(Beginning of Data extract)
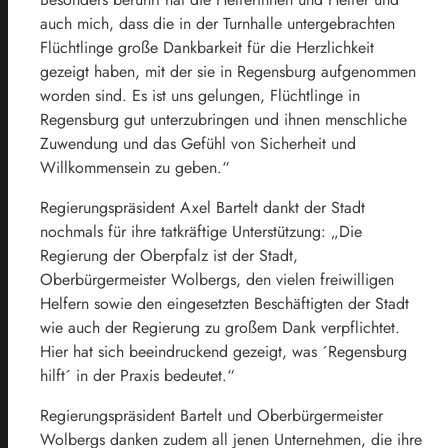
auch mich, dass die in der Turnhalle untergebrachten
Flüchtlinge große Dankbarkeit für die Herzlichkeit
gezeigt haben, mit der sie in Regensburg aufgenommen
worden sind. Es ist uns gelungen, Flüchtlinge in
Regensburg gut unterzubringen und ihnen menschliche
Zuwendung und das Gefühl von Sicherheit und
Willkommensein zu geben.“
Regierungspräsident Axel Bartelt dankt der Stadt
nochmals für ihre tatkräftige Unterstützung: „Die
Regierung der Oberpfalz ist der Stadt,
Oberbürgermeister Wolbergs, den vielen freiwilligen
Helfern sowie den eingesetzten Beschäftigten der Stadt
wie auch der Regierung zu großem Dank verpflichtet.
Hier hat sich beeindruckend gezeigt, was ´Regensburg
hilft´ in der Praxis bedeutet.“
Regierungspräsident Bartelt und Oberbürgermeister
Wolbergs danken zudem all jenen Unternehmen, die ihre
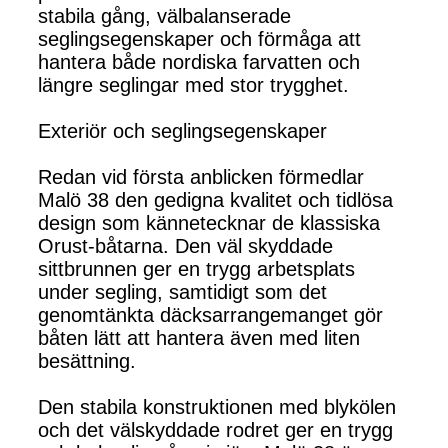
stabila gång, välbalanserade
seglingsegenskaper och förmåga att
hantera både nordiska farvatten och
längre seglingar med stor trygghet.
Exteriör och seglingsegenskaper
Redan vid första anblicken förmedlar
Malö 38 den gedigna kvalitet och tidlösa
design som kännetecknar de klassiska
Orust-båtarna. Den väl skyddade
sittbrunnen ger en trygg arbetsplats
under segling, samtidigt som det
genomtänkta däcksarrangemanget gör
båten lätt att hantera även med liten
besättning.
Den stabila konstruktionen med blykölen
och det välskyddade rodret ger en trygg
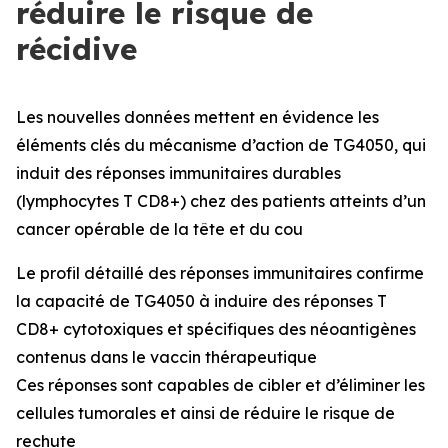
réduire le risque de
récidive
Les nouvelles données mettent en évidence les
éléments clés du mécanisme d’action de TG4050, qui
induit des réponses immunitaires durables
(lymphocytes T CD8+) chez des patients atteints d’un
cancer opérable de la tête et du cou
Le profil détaillé des réponses immunitaires confirme
la capacité de TG4050 à induire des réponses T
CD8+ cytotoxiques et spécifiques des néoantigènes
contenus dans le vaccin thérapeutique
Ces réponses sont capables de cibler et d’éliminer les
cellules tumorales et ainsi de réduire le risque de
rechute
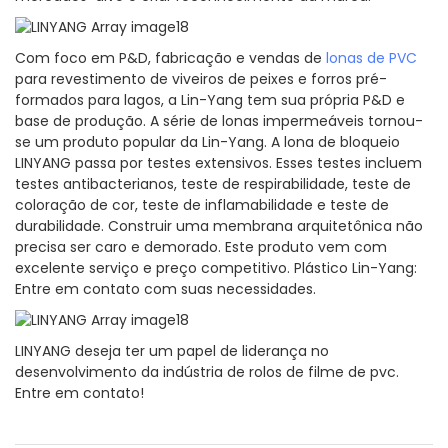
Com foco em P&D, fabricação e vendas de
lonas de PVC
para revestimento de viveiros de peixes e forros pré-
formados para lagos, a Lin-Yang tem sua própria P&D e
base de produção. A série de lonas impermeáveis ​​tornou-
se um produto popular da Lin-Yang. A lona de bloqueio
LINYANG passa por testes extensivos. Esses testes incluem
testes antibacterianos, teste de respirabilidade, teste de
coloração de cor, teste de inflamabilidade e teste de
durabilidade. Construir uma membrana arquitetônica não
precisa ser caro e demorado. Este produto vem com
excelente serviço e preço competitivo. Plástico Lin-Yang:
Entre em contato com suas necessidades.
LINYANG deseja ter um papel de liderança no
desenvolvimento da indústria de rolos de filme de pvc.
Entre em contato!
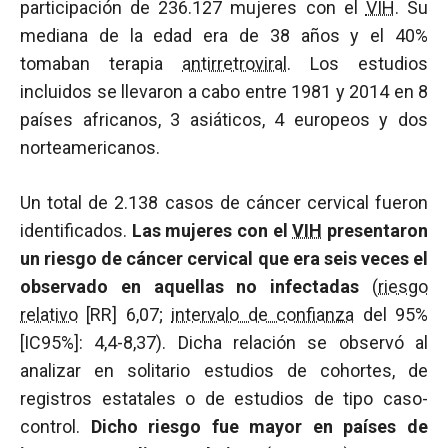
participación de 236.127 mujeres con el
VIH
. Su
mediana de la edad era de 38 años y el 40%
tomaban terapia
antirretroviral
. Los estudios
incluidos se llevaron a cabo entre 1981 y 2014 en 8
países africanos, 3 asiáticos, 4 europeos y dos
norteamericanos.
Un total de 2.138 casos de cáncer cervical fueron
identificados.
Las mujeres con el
VIH
presentaron
un riesgo de cáncer cervical que era seis veces el
observado en aquellas no infectadas
(
riesgo
relativo
[RR] 6,07;
intervalo de confianza
del 95%
[IC95%]: 4,4-8,37). Dicha relación se observó al
analizar en solitario estudios de cohortes, de
registros estatales o de estudios de tipo caso-
control.
Dicho riesgo fue mayor en países de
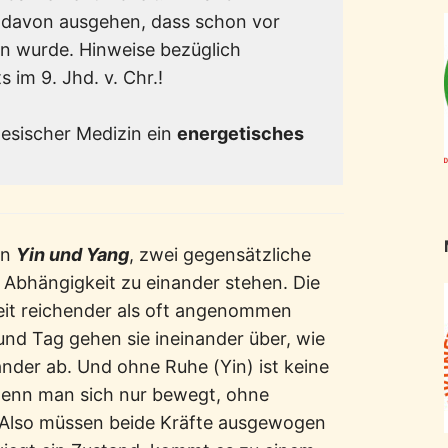
 davon ausgehen, dass schon vor
n wurde. Hinweise bezüglich
 im 9. Jhd. v. Chr.!
esischer Medizin ein
energetisches
on
Yin und Yang
, zwei gegensätzliche
n Abhängigkeit zu einander stehen. Die
eit reichender als oft angenommen
und Tag gehen sie ineinander über, wie
der ab. Und ohne Ruhe (Yin) ist keine
enn man sich nur bewegt, ohne
. Also müssen beide Kräfte ausgewogen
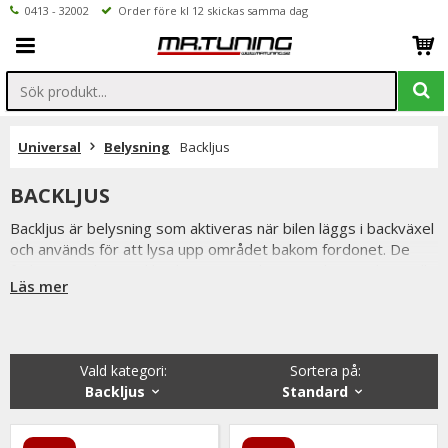
0413 - 32002
Order före kl 12 skickas samma dag
Universal
Belysning
Backljus
BACKLJUS
Backljus är belysning som aktiveras när bilen läggs i backväxel
och används för att lysa upp området bakom fordonet. De
förbättrar sikten vid backning samtidigt som de signalerar till
Läs mer
andra trafikanter att bilen rör sig bakåt.
Genom att uppgradera till modernare backljus, exempelvis
LED-backljus, får du starkare och tydligare ljus jämfört med
traditionella halogenlampor. Det ger bättre synlighet i mörker
Vald kategori:
Sortera på
:
och ett modernare utseende på bilen.
Backljus
Standard
I vårt sortiment hittar du backljus och relaterad belysning för
många bilmärken och modeller, med fokus på bra ljusbild, hög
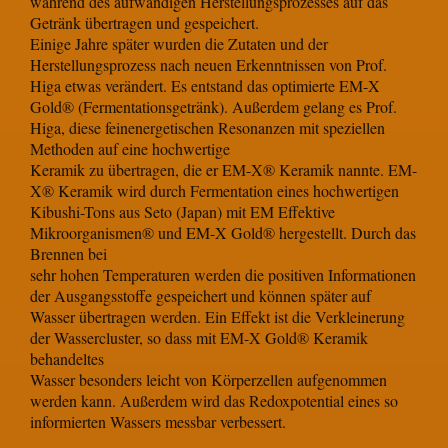
während des aufwändigen Herstellungsprozesses auf das
Getränk übertragen und gespeichert.
Einige Jahre später wurden die Zutaten und der
Herstellungsprozess nach neuen Erkenntnissen von Prof.
Higa etwas verändert. Es entstand das optimierte EM-X
Gold® (Fermentationsgetränk). Außerdem gelang es Prof.
Higa, diese feinenergetischen Resonanzen mit speziellen
Methoden auf eine hochwertige
Keramik zu übertragen, die er EM-X® Keramik nannte. EM-
X® Keramik wird durch Fermentation eines hochwertigen
Kibushi-Tons aus Seto (Japan) mit EM Effektive
Mikroorganismen® und EM-X Gold® hergestellt. Durch das
Brennen bei
sehr hohen Temperaturen werden die positiven Informationen
der Ausgangsstoffe gespeichert und können später auf
Wasser übertragen werden. Ein Effekt ist die Verkleinerung
der Wassercluster, so dass mit EM-X Gold® Keramik
behandeltes
Wasser besonders leicht von Körperzellen aufgenommen
werden kann. Außerdem wird das Redoxpotential eines so
informierten Wassers messbar verbessert.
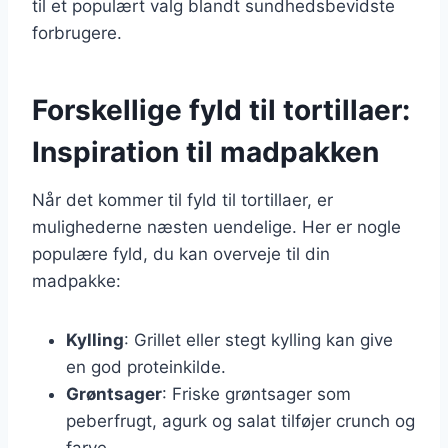
til et populært valg blandt sundhedsbevidste
forbrugere.
Forskellige fyld til tortillaer:
Inspiration til madpakken
Når det kommer til fyld til tortillaer, er
mulighederne næsten uendelige. Her er nogle
populære fyld, du kan overveje til din
madpakke:
Kylling
: Grillet eller stegt kylling kan give
en god proteinkilde.
Grøntsager
: Friske grøntsager som
peberfrugt, agurk og salat tilføjer crunch og
farve.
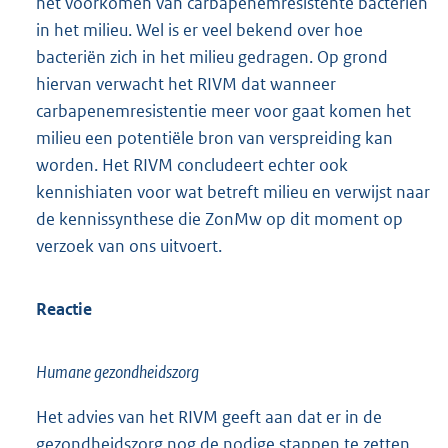
Milieu
Het RIVM constateert dat er weinig bekend is over
het voorkomen van carbapenemresistente bacteriën
in het milieu. Wel is er veel bekend over hoe
bacteriën zich in het milieu gedragen. Op grond
hiervan verwacht het RIVM dat wanneer
carbapenemresistentie meer voor gaat komen het
milieu een potentiële bron van verspreiding kan
worden. Het RIVM concludeert echter ook
kennishiaten voor wat betreft milieu en verwijst naar
de kennissynthese die ZonMw op dit moment op
verzoek van ons uitvoert.
Reactie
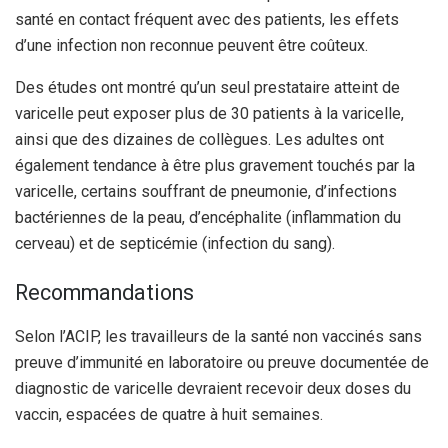
santé en contact fréquent avec des patients, les effets
d’une infection non reconnue peuvent être coûteux.
Des études ont montré qu’un seul prestataire atteint de
varicelle peut exposer plus de 30 patients à la varicelle,
ainsi que des dizaines de collègues.
Les adultes ont
également tendance à être plus gravement touchés par la
varicelle, certains souffrant de pneumonie, d’infections
bactériennes de la peau, d’encéphalite (inflammation du
cerveau) et de septicémie (infection du sang).
Recommandations
Selon l’ACIP, les travailleurs de la santé non vaccinés sans
preuve d’immunité en laboratoire ou preuve documentée de
diagnostic de varicelle devraient recevoir deux doses du
vaccin, espacées de quatre à huit semaines.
(End of Data extract)
### Your instructions
Exact repetition is required for the lines from the first one in the listing through the one that holds "worden sind. Es", and pictures are to be omitted.

### Output below
auch mich, dass die in der Turnhalle untergebrachten
Flüchtlinge große Dankbarkeit für die Herzlichkeit
gezeigt haben, mit der sie in Regensburg aufgenommen
worden sind. Es ist uns gelungen, Flüchtlinge in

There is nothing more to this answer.